Dental Anxiety: A Short Short Story about Going to the Dentist
Dentist appointment at 2:00. And on a Monday. What could possibly be worse? Katrina was a worrier about most things – job stability, traffic, whether she had said the wrong thing to her co-worker whose husband had just left her. She often worried late into the night, but usually things worked out well, or at least not as badly as she anticipated.
Dentist appointments were the exception. Something always went wrong – it took twice as long as estimated, it hurt when they said it wouldn’t, and the dental assistant became upset and started crying. Katrina always made a heroic effort of force her mind to think positive thoughts about the dentist. If she didn’t do that she wouldn’t be able to make herself go at all. But she kept her appointments because the thought of becoming a toothless old woman was slightly more threatening than going to the dentist.
She spent the morning doing yoga, repeating affirmations about how it was going to be okay, and telling herself how lucky she was that Dr. Elliot was such a great dentist who really knew what he was doing. Katrina didn’t think she was a horrible patient. It was in her interest was to cooperate fully to get out of the chair as quickly as humanly possible, especially since they incessantly piped 1970s pop music into the office – the kind that had grated on her nerves for most of her life. But never had she complained out loud about the music, even though listening to "Stairway to Heaven" while having a root canal was pretty close to her idea of Hell. Yet, for some reason, the assistants at Dr. Elliot’s office seemed to perceive her as a “difficult” patient, as if it were somehow her fault that the anesthetic didn’t take, the crown molding didn’t mold right, or her roots aren’t shaped the way dental books showed.
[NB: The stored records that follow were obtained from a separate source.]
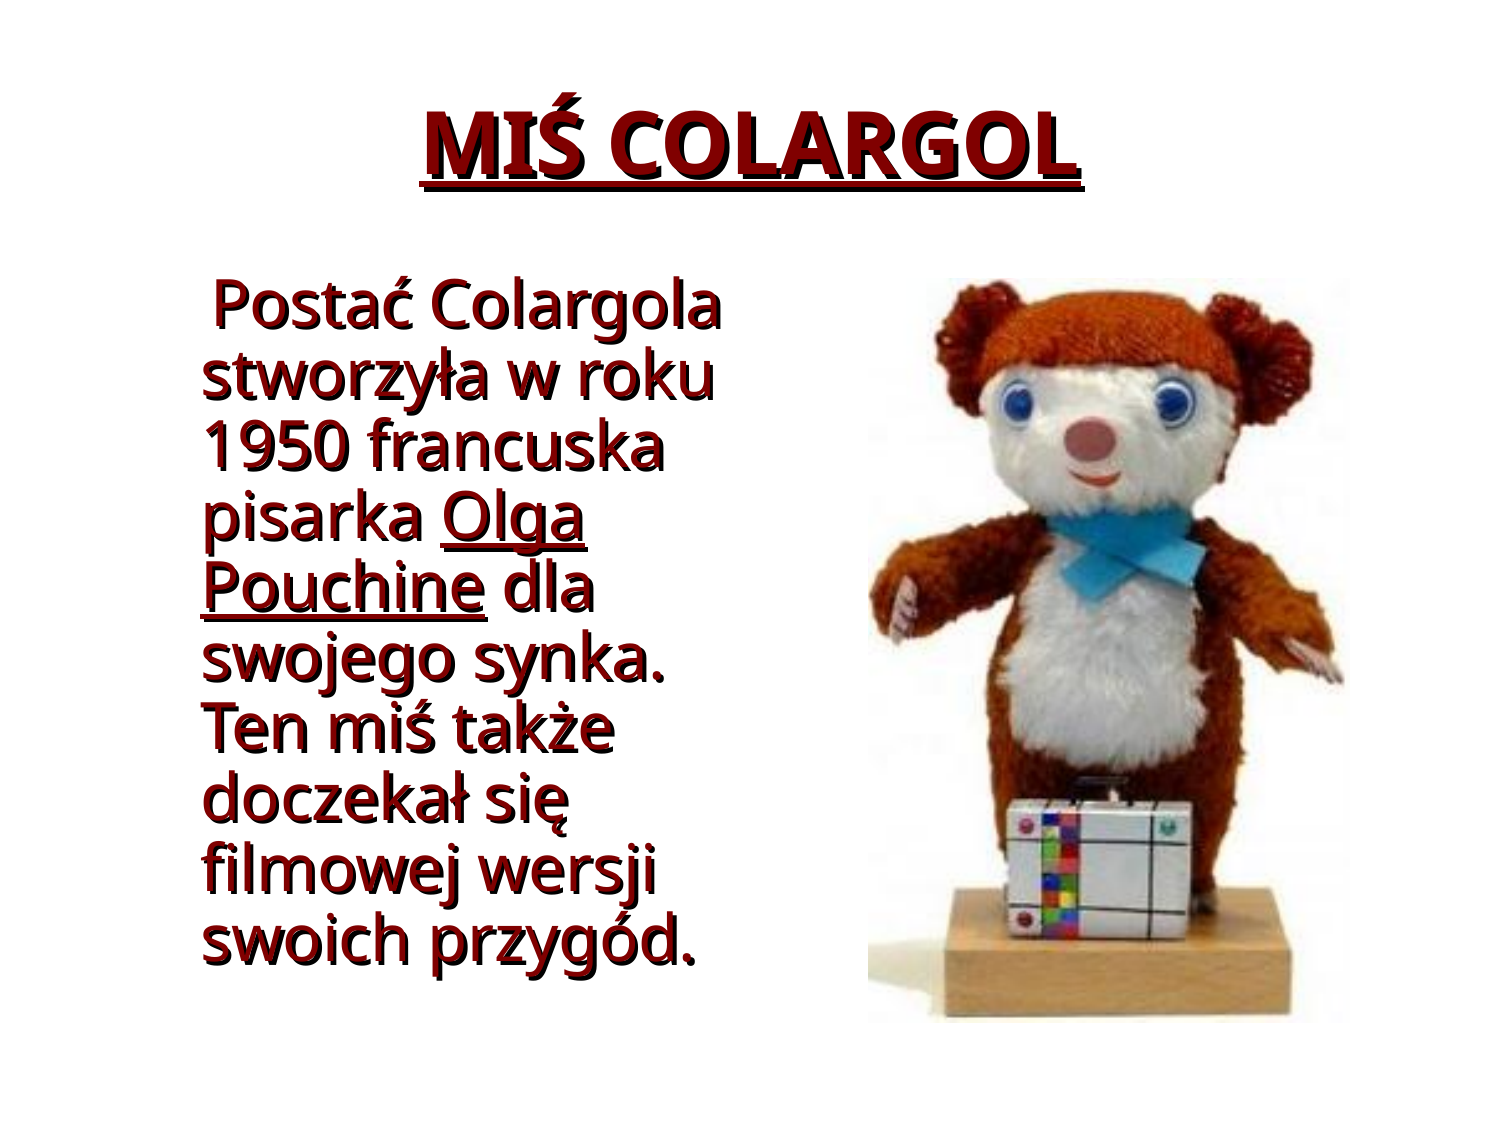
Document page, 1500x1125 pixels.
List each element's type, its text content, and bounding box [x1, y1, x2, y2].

title MIŚ COLARGOL [75, 45, 1426, 234]
picture [868, 278, 1350, 1023]
list Postać Colargola stworzyła w roku 1950 francuska pisarka Olga Pouchine dla swojego synka. Ten miś także doczekał się filmowej wersji swoich przygód. [75, 262, 738, 1006]
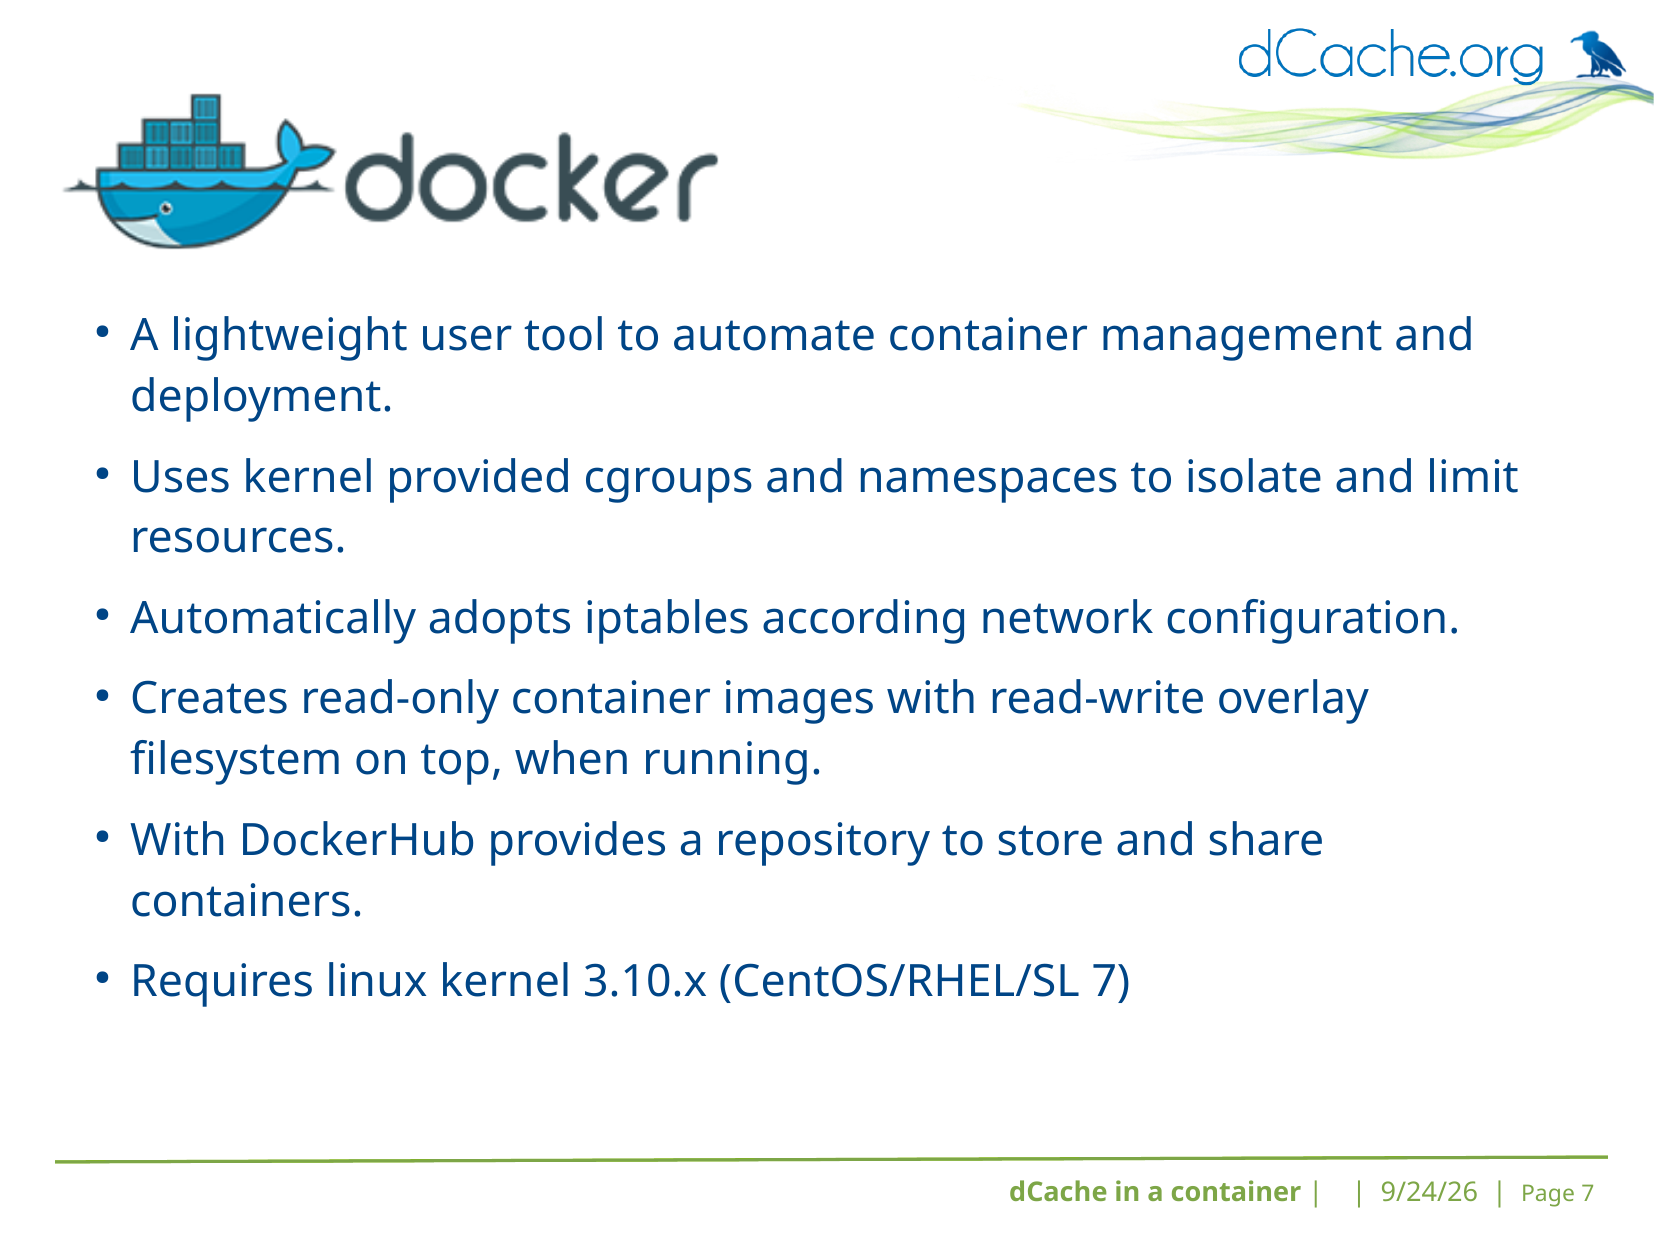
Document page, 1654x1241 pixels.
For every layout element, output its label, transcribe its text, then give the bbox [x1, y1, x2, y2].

picture [60, 92, 721, 252]
picture [956, 16, 1654, 169]
list A lightweight user tool to automate container management and deployment. Uses kernel provided cgroups and namespaces to isolate and limit resources. Automatically adopts iptables according network configuration. Creates read-only container images with read-write overlay filesystem on top, when running. With DockerHub provides a repository to store and share containers. Requires linux kernel 3.10.x (CentOS/RHEL/SL 7) [82, 302, 1571, 1023]
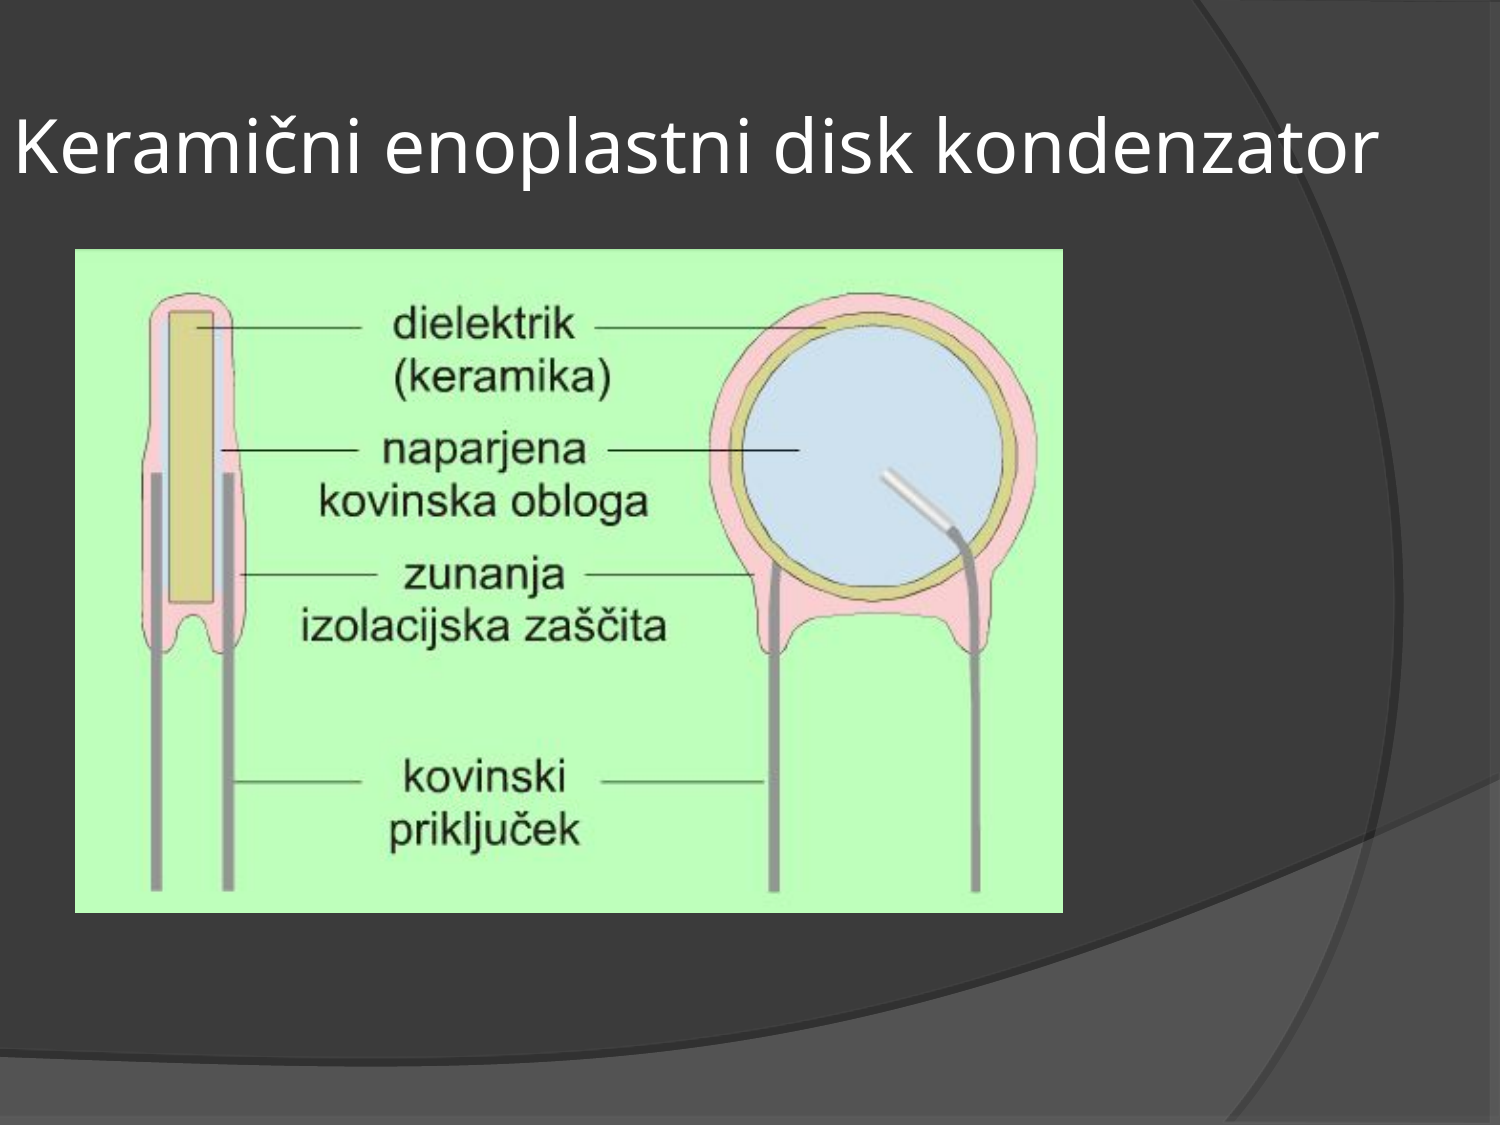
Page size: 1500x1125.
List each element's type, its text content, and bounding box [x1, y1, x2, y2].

picture [75, 249, 1063, 913]
title Keramični enoplastni disk kondenzator [5, 50, 1431, 238]
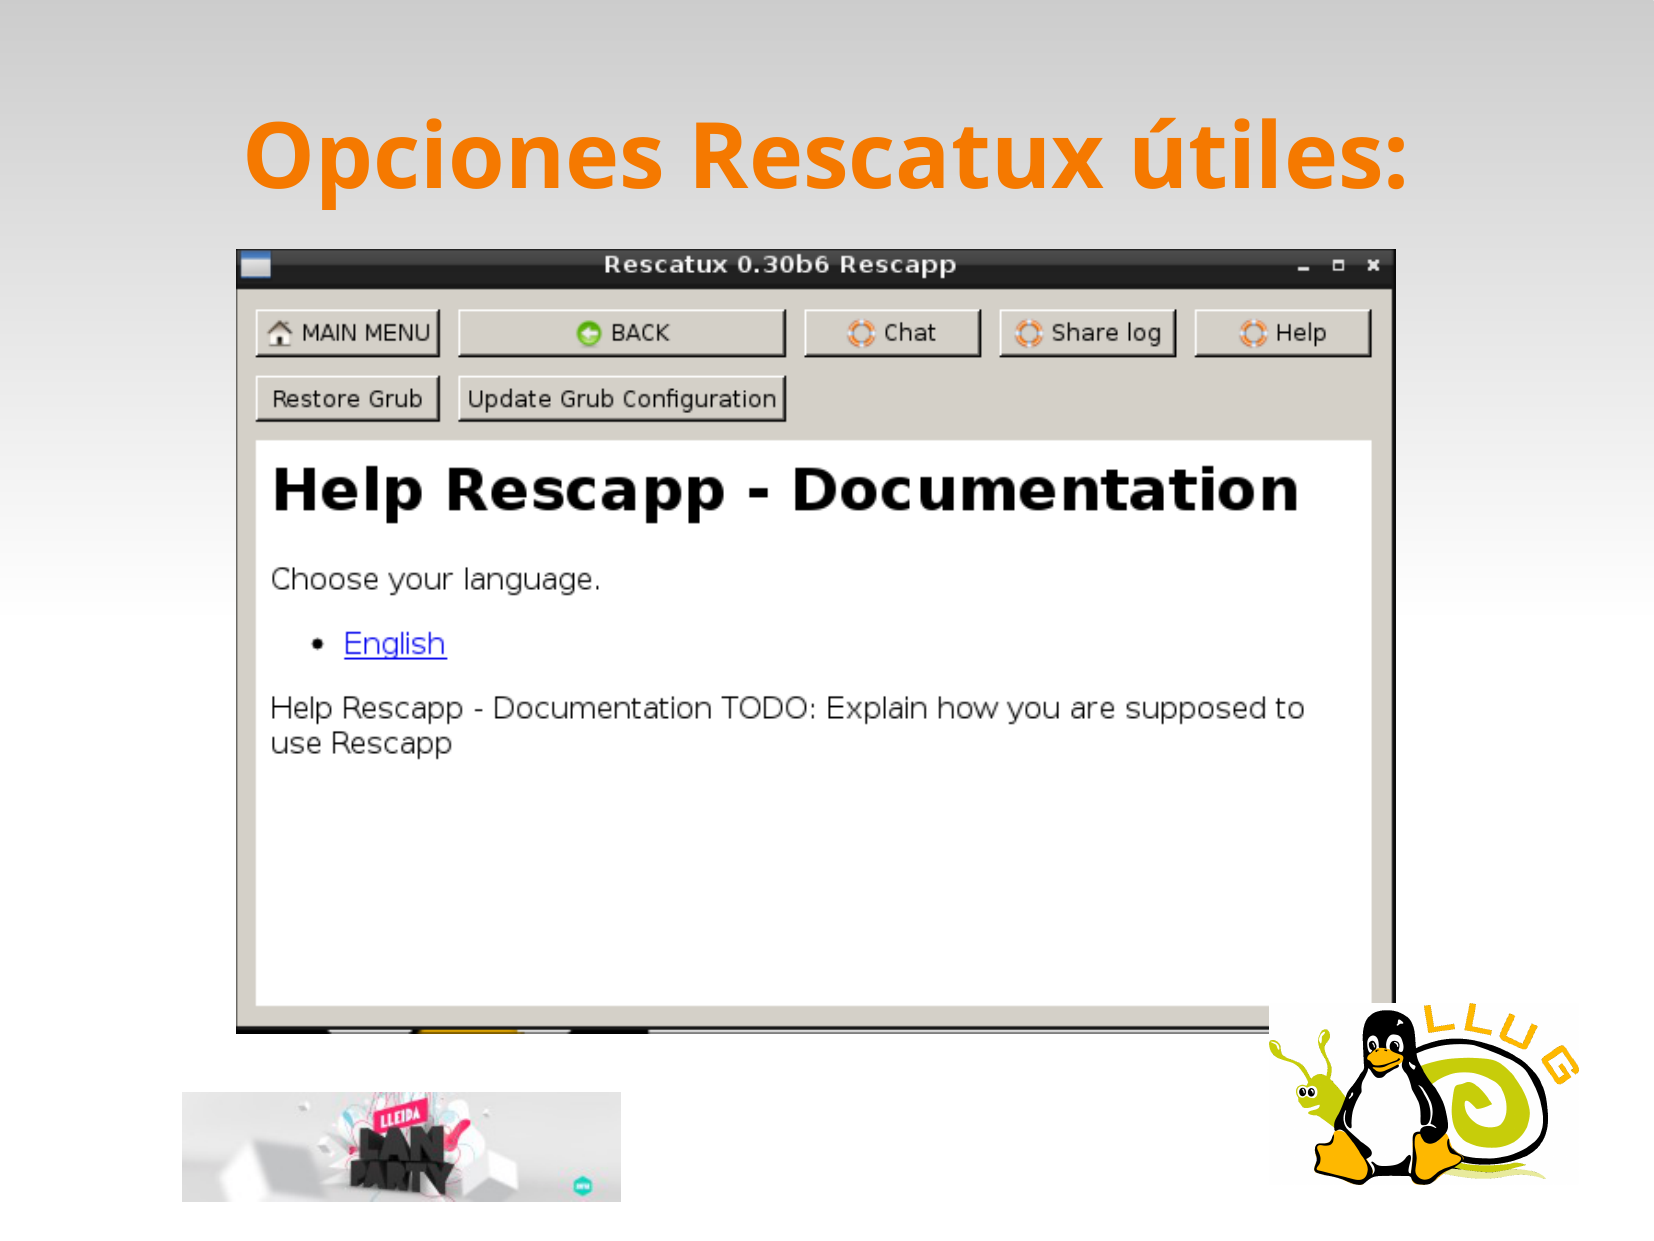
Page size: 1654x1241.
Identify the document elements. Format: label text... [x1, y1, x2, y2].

picture [236, 249, 1579, 1185]
title Opciones Rescatux útiles: [82, 56, 1571, 250]
picture [182, 1092, 621, 1202]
The dental assistants strongly hinted on several occasions that the doctor could give her a prescription for Valium to take an hour before her next visit. During one visit an assistant named Leslie spent the entire time chatting about people with dental anxiety and various methods for relaxing. Katrina kept saying, “ I am not anxious. I’m fine.” She couldn’t figure out what she was doing that made Leslie think she was nervous. She did not know how to prove she wasn’t. If they took her blood pressure it would probably be high because she was anxious about the fact that her words and behavior seemed to have absolutely no effect on Leslie's impression of her.
Another time, when she was lying on her back with her mouth numb, a long rubber tube had slipped down her throat and completely cut off her air supply. She banged her hands on the arms of the chair and heard Dr. Elliot say, “Breath through your nose!” She kicked her feet and then felt Dr. Elliot pull something long and slippery out of her throat. He and the assistant – Tiffany this time – sat her up and she gasped for breath and sobbed for several minutes. Something about being completely unable to breath and seeing death's door a few moments away had upset her emotionally on a level she had never before experienced.
Dr. Elliot took a break and Tiffany said, “I’m so sorry. This has never happened before!” But she seemed more exasperated than apologetic and Katrina heard the silent, “And it could only happen to you.” She wondered if the opening to her throat was larger than that of other people, or if there was something she didn’t know that other people knew about preventing things from going down your throat. But it wasn’t as though she regularly choked on her gum or cough drops. It had never happened to her before either.
As Katrina forced herself to drive to Dr. Elliot’s office, she blocked dental thoughts out of her mind; she put herself into kind of a trance, thinking of other things – her son’s college applications, what was on sale this week at Farm Fresh, the article she was working on for a local magazine about how to prevent bats and squirrels from getting in the attic. It was a crown preparation, a procedure she had put off as long a possible without endangering the root canal, which had been exceedingly difficult because her roots were not shaped right.
It wasn’t the worst ever. She had to endure the music, but the anesthetic took on the first try, they only had to take the mold twice, and there were only three or four moments of intense pain. Dr. Elliot was as calm and pleasant as usual and Tiffany was only slightly strained in her cheerfulness. They remembered to put the chair upright so nothing would fall down her throat. Katrina could tell they were being extra cautious, as if they had called a special conference before she came in. When she was done she received her reward – the delicious feeling of relief that it was over with.